§ Your instructions:
Please swap "describing" for "summarizing" throughout the lines below and write them out again with nothing else changed, leaving the pictures out.

§ Given material:
·····

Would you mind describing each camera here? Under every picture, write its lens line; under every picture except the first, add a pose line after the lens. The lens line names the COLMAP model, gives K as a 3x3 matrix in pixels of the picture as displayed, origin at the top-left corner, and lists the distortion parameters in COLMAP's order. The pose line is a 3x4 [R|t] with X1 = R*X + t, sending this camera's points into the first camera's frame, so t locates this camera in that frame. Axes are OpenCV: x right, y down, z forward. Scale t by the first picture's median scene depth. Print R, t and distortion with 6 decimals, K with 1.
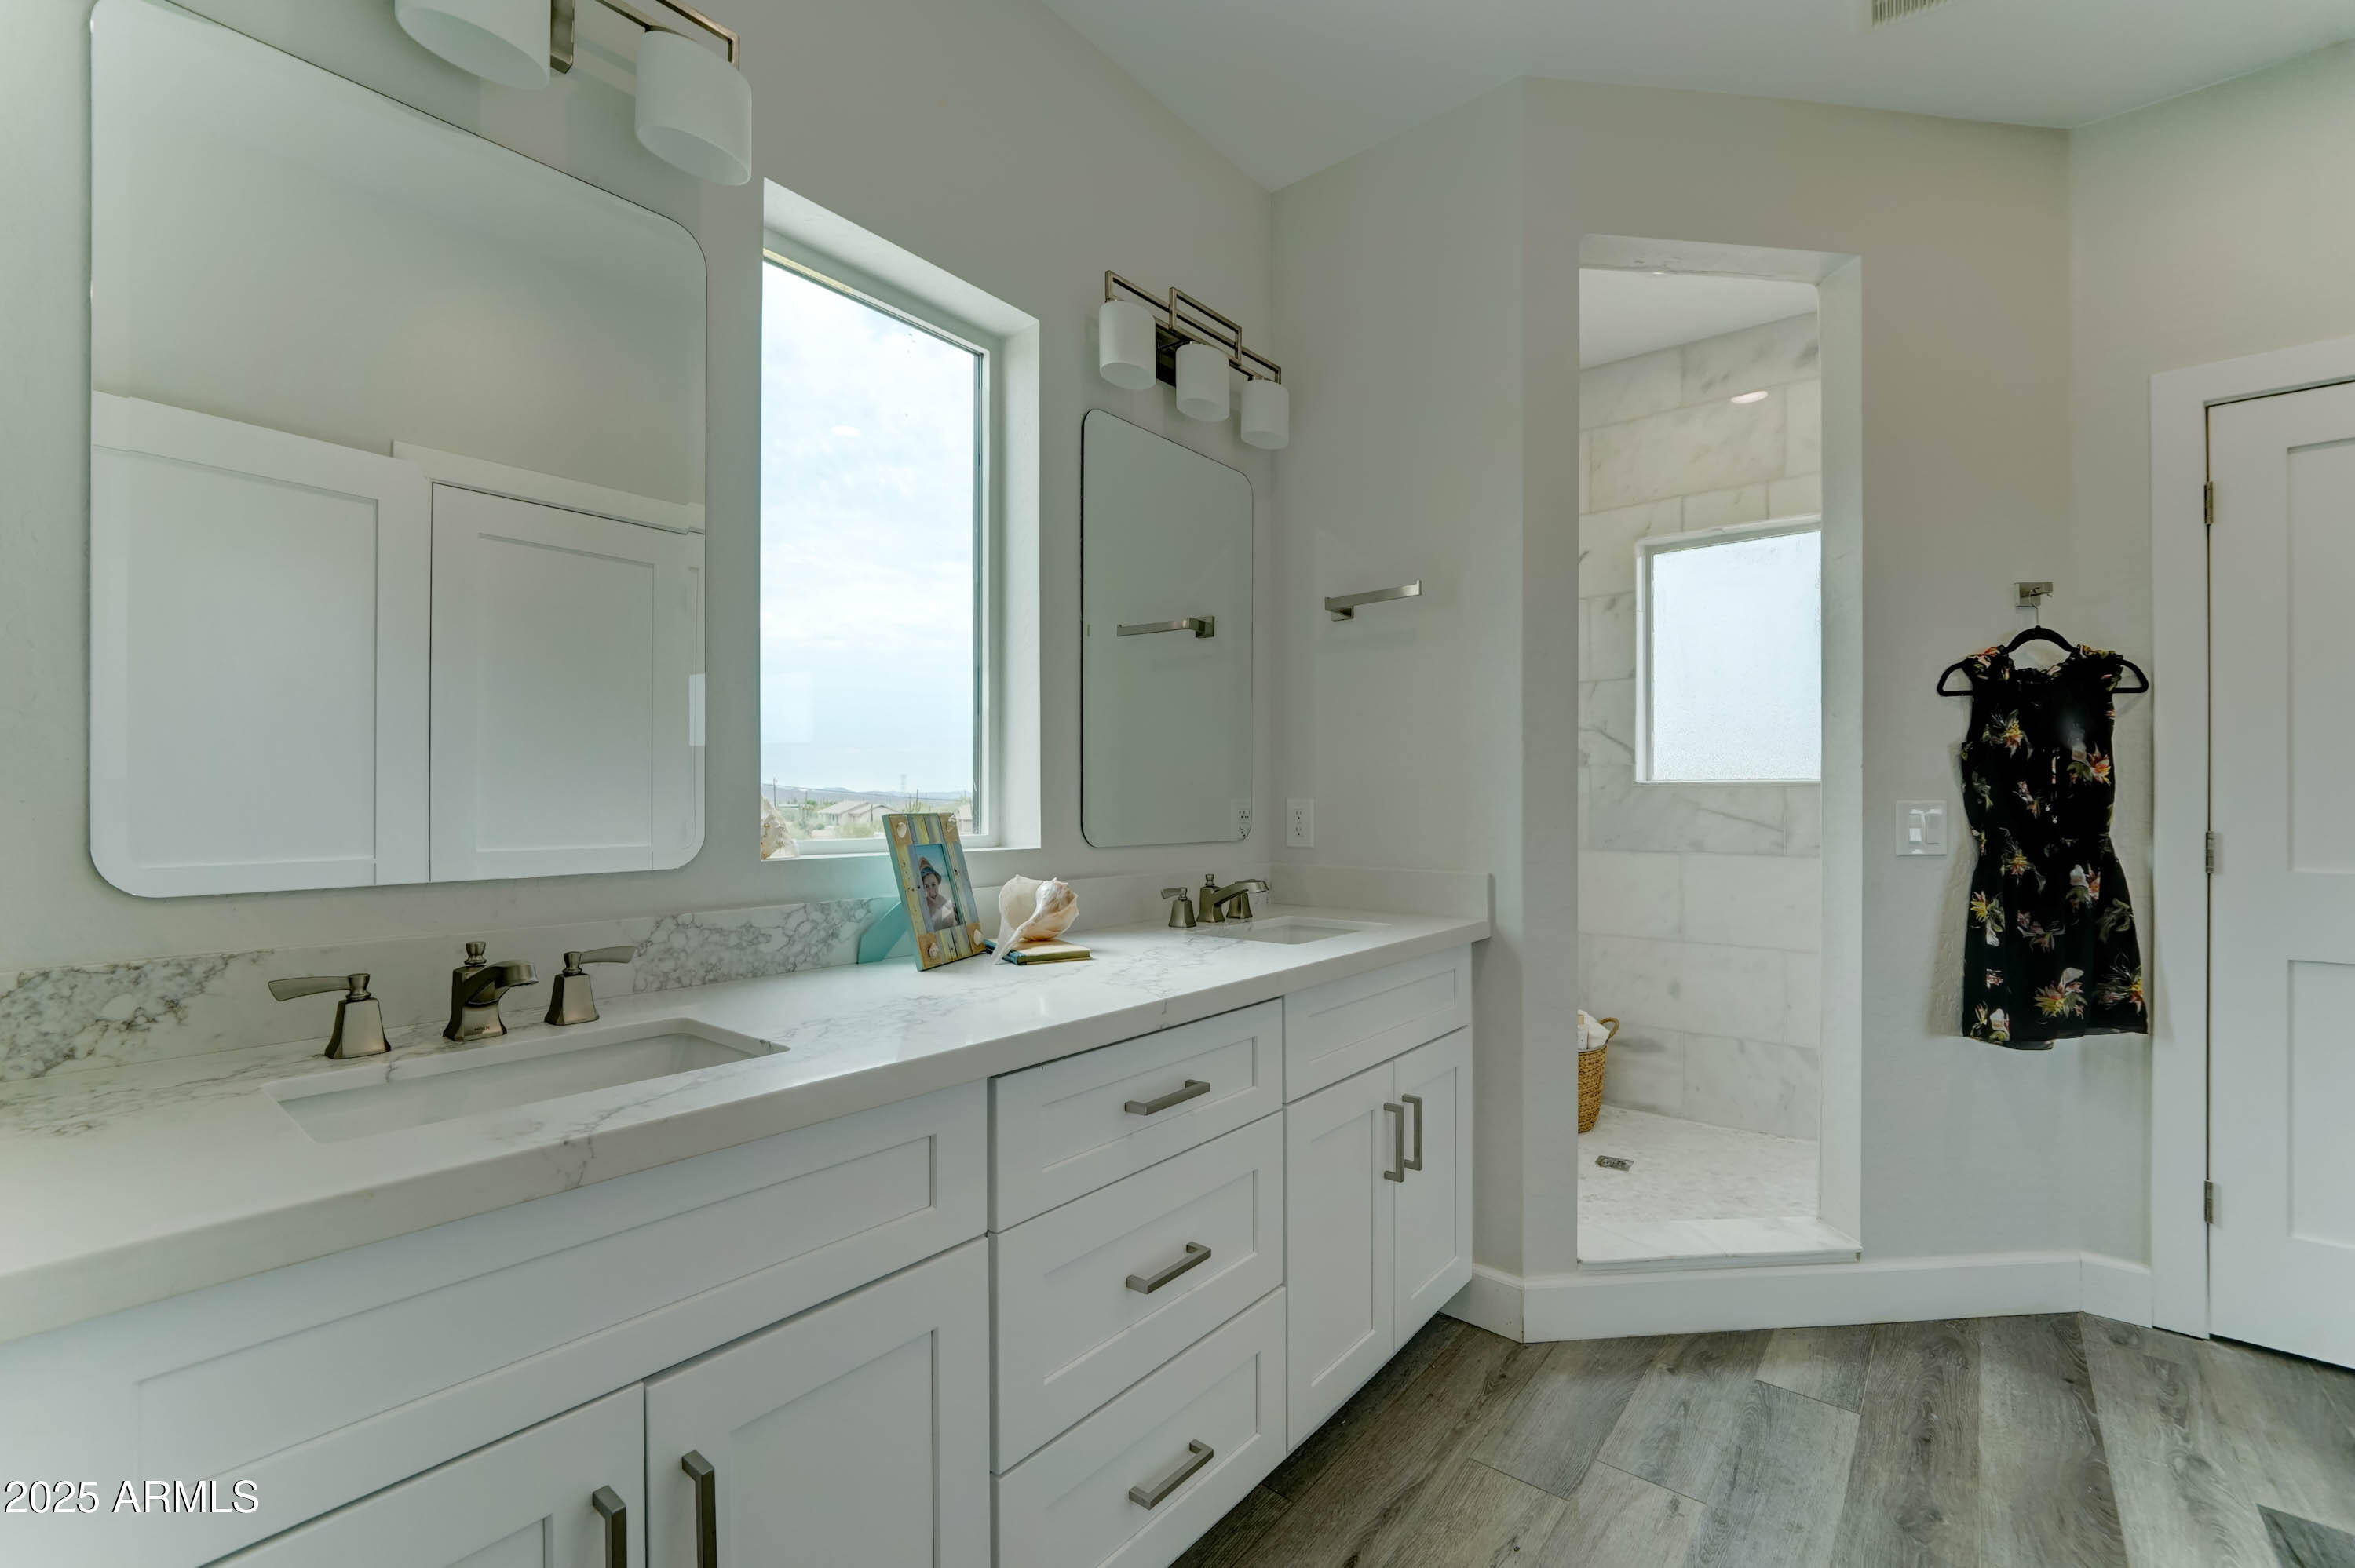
lens RADIAL K [[951.6, 0, 1176.9], [0, 951.6, 812.8], [0, 0, 1]] dist [0.000718, 0.000080]
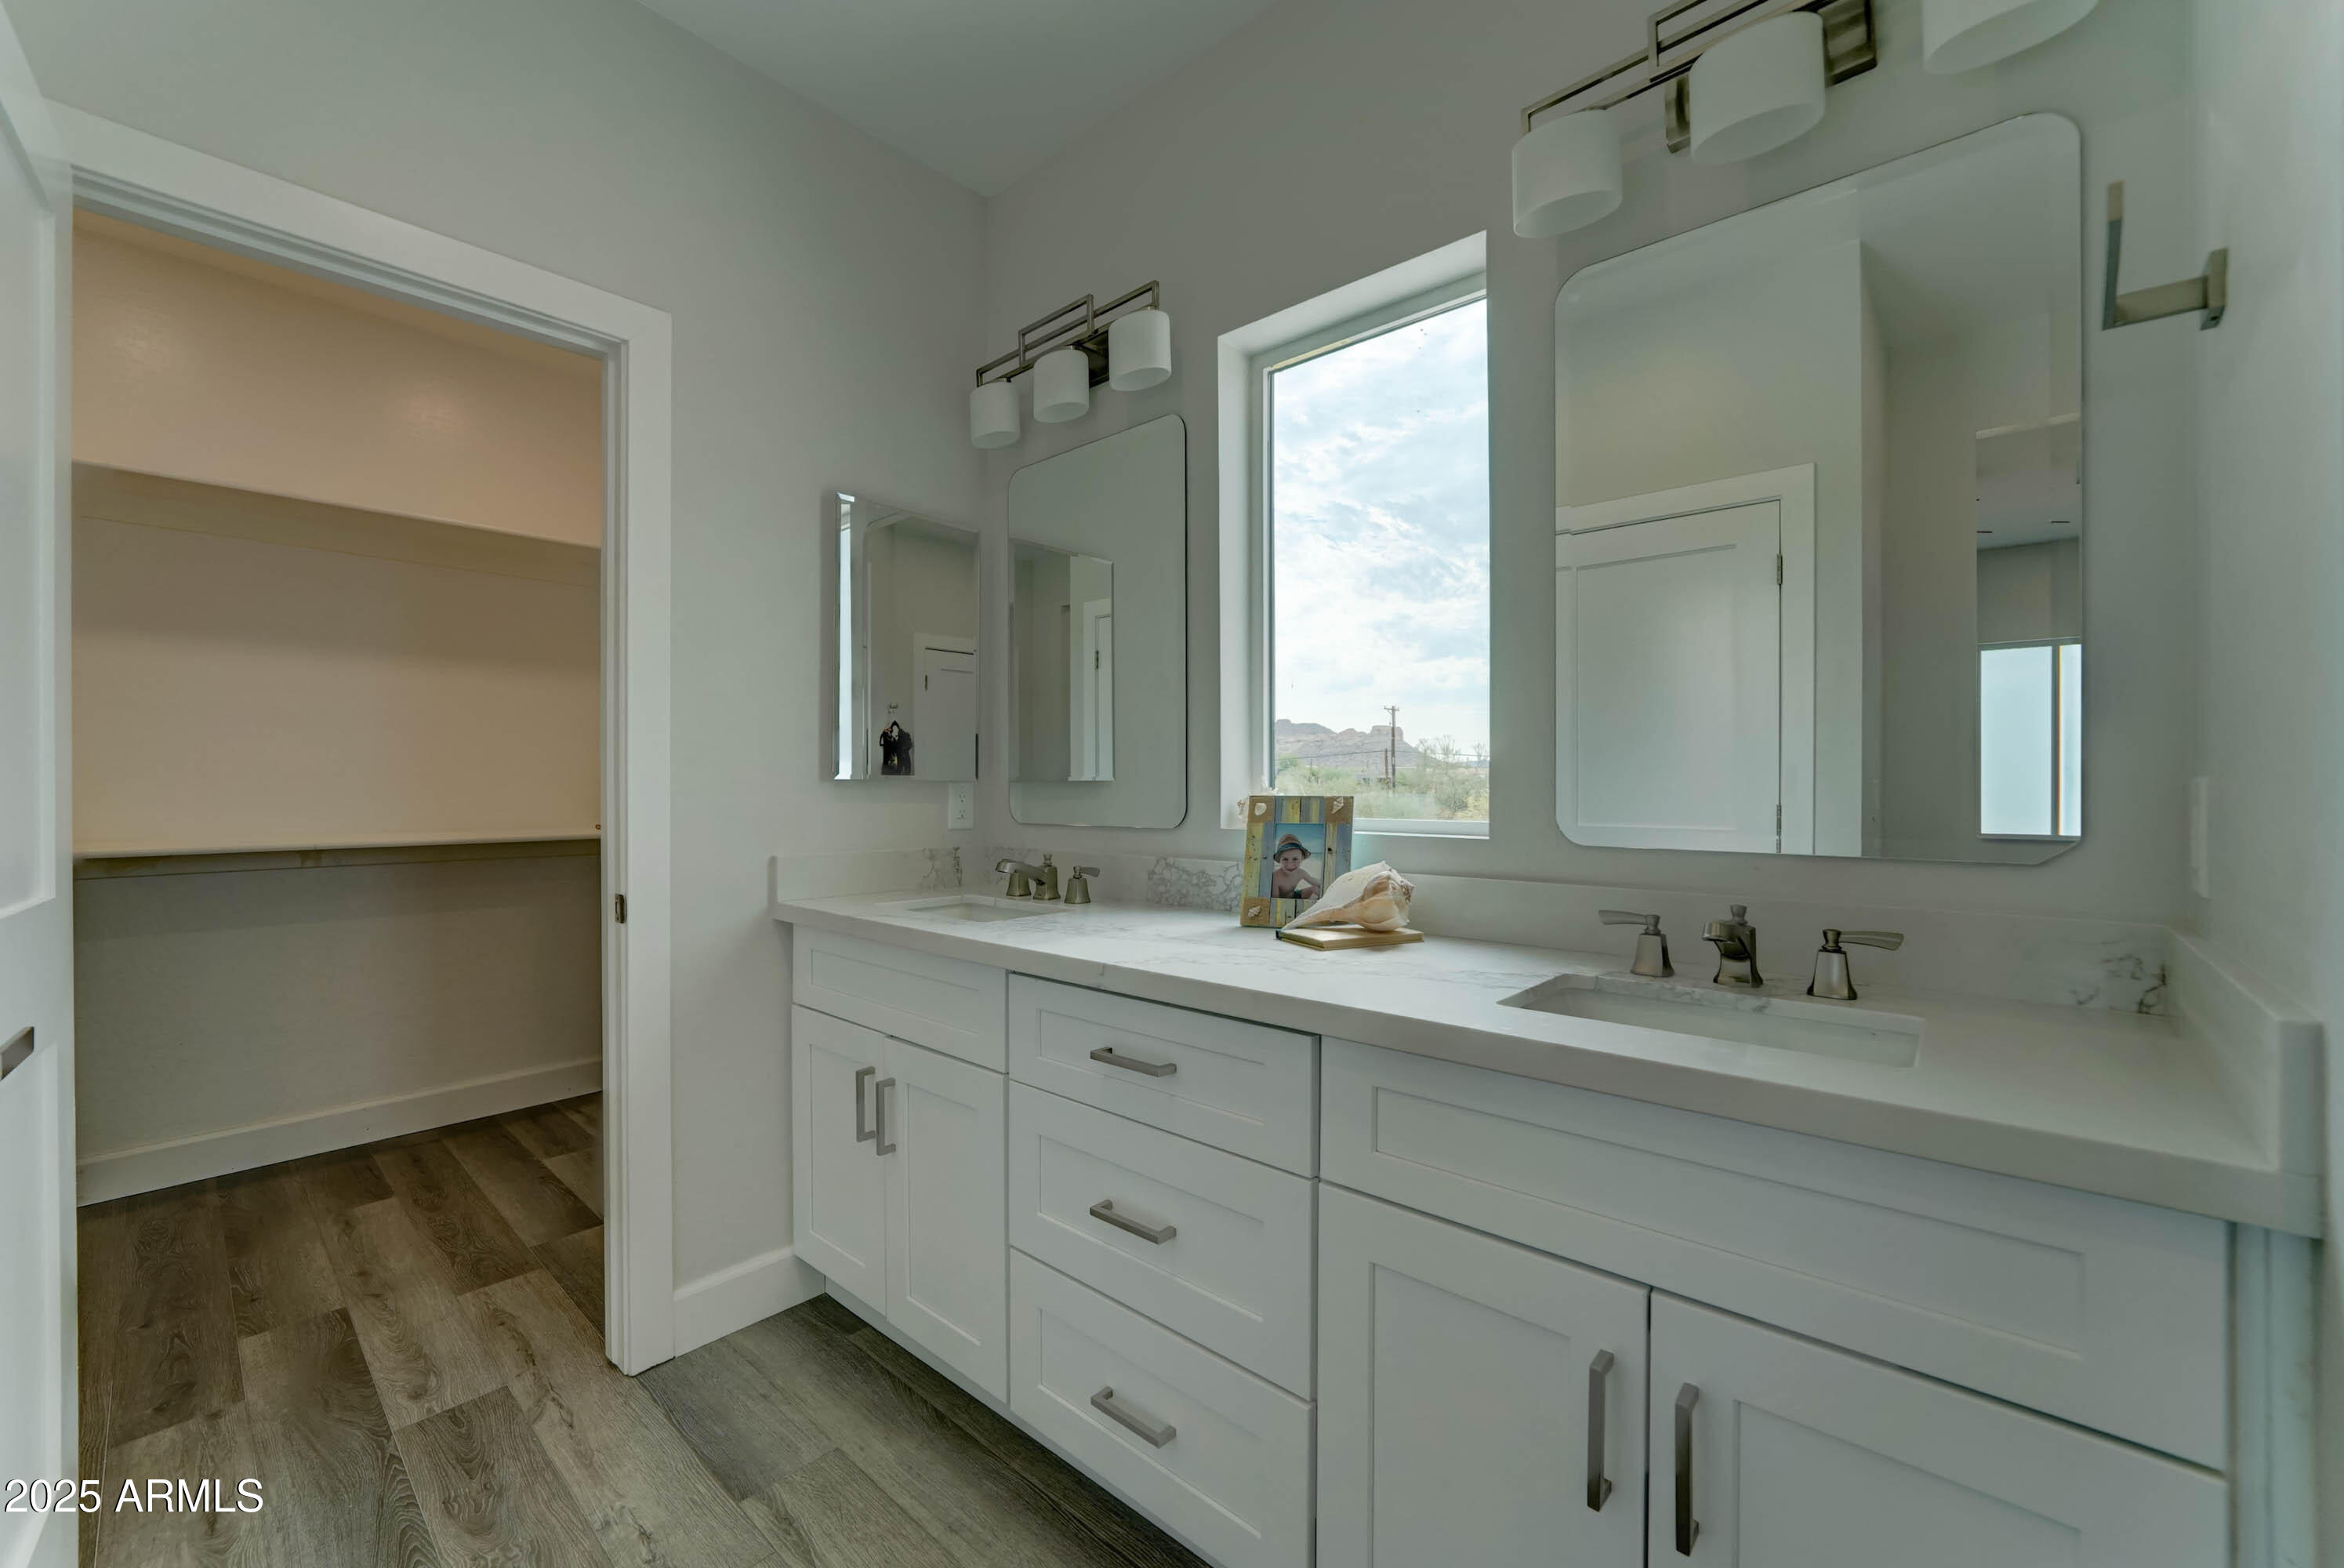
lens RADIAL K [[924.0, 0, 1163.0], [0, 924.0, 793.3], [0, 0, 1]] dist [-0.011952, -0.000142]
pose [[-0.037848, 0.013953, -0.999186, 0.917278], [0.000549, 0.999903, 0.013942, -0.019526], [0.999283, -0.000021, -0.037852, 0.956960]]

·····

§ Response to this task:
Would you mind summarizing each camera here? Under every picture, write its lens line; under every picture except the first, add a pose line after the lens. The lens line names the COLMAP model, gives K as a 3x3 matrix in pixels of the picture as displayed, origin at the top-left corner, and lists the distortion parameters in COLMAP's order. The pose line is a 3x4 [R|t] with X1 = R*X + t, sending this camera's points into the first camera's frame, so t locates this camera in that frame. Axes are OpenCV: x right, y down, z forward. Scale t by the first picture's median scene depth. Print R, t and distortion with 6 decimals, K with 1.
lens RADIAL K [[951.6, 0, 1176.9], [0, 951.6, 812.8], [0, 0, 1]] dist [0.000718, 0.000080]
lens RADIAL K [[924.0, 0, 1163.0], [0, 924.0, 793.3], [0, 0, 1]] dist [-0.011952, -0.000142]
pose [[-0.037848, 0.013953, -0.999186, 0.917278], [0.000549, 0.999903, 0.013942, -0.019526], [0.999283, -0.000021, -0.037852, 0.956960]]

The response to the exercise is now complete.